The Committee's recommendations

The Committee's recommendations
  1. 467. In the light of its foregoing interim conclusions, the Committee invites the Governing Body to approve the following recommendations:
    • (a) With regard to the alleged pressure and threats suffered by SINTRAUNICOL at the hands of the vice-chancellor of the University of Córdoba and the paramilitary commanders of AUC to persuade them to renegotiate the collective agreement, the Committee strongly urges the Government to take measures immediately to guarantee the safety of the threatened trade union officials without delay. The Committee further strongly urges the Government to take immediately the necessary measures to have a truly independent investigation carried out without delay by a person who enjoys the confidence of both parties and, if these allegations are found to be true, to take the necessary measures to punish those responsible. The Committee condemns the existence and actions of paramilitary organizations, which, in violation of human rights and of freedom of association principles, regard trade unionists as targets. The Committee recalls that the responsibility to stop such organizations rests with the Government. The Committee requests the Government to keep it informed on this matter.

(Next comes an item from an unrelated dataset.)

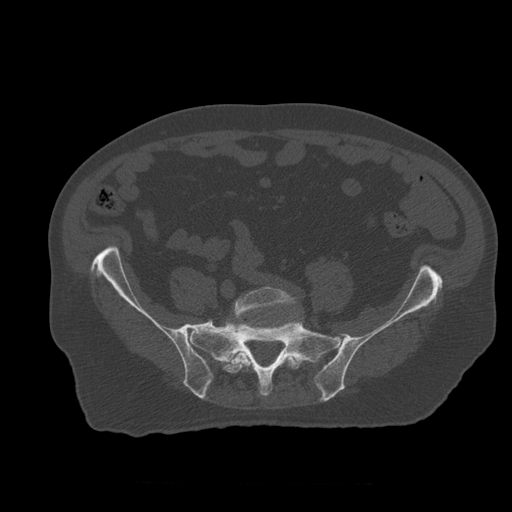
CT including the spine, one axial slice; position 128 of 399 along the scan axis; bone window (W 1800 / L 400 HU); 1.25 mm slice thickness; 512 × 512 image matrix. Patient age 73 years. Case-level facts recorded for this patient, not image findings: primary cancer: prostate.
Annotated regions visible in this slice (semi-automatically segmented with operator editing):
- L5 vertebra: bounding box (x1, y1, x2, y2) in pixels: (223, 287, 301, 374)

    • (b) With regard to the meeting held by SINTRAUNICOL on 17 February 2003 following the appointment of the new vice-chancellor, which was deemed by the administrative authorities to be an illegal work stoppage and gave rise to disciplinary proceedings which are still pending against the trade union officials, the Committee requests the Government:
    • (i) to take the necessary measures to amend article 451 of the Substantive Labour Code so that illegality rulings are made by an independent authority which enjoys the confidence of both parties; and
    • (ii) taking into account the fact that decision No. 0002534 of September 2003, issued by the Ministry of Social Protection, which declared the work stoppage illegal (while the trade union denies it took place), was based on legislation that is not in accordance with the principles of freedom of association, to annul the Minister’s declaration and the disciplinary proceedings initiated pursuant to it. The Committee requests the Government to keep it informed on the matter.
    • (c) With regard to the allegations stating that agreements Nos 095 and 096, approved in December 2005 despite the opposition of the trade union, led to the invalidation of the collective agreement, the Committee, noting the previous agreement on working conditions, pay, benefits and incentives signed on 29 March 2006 by representatives of the University of Córdoba and SINTRAUNICOL, requests the complainant organization to report on the circumstances in which this agreement was signed, if it was the result of free and voluntary negotiations and if it replaces the collective agreement that was in force when agreements Nos 095 and 096 were approved.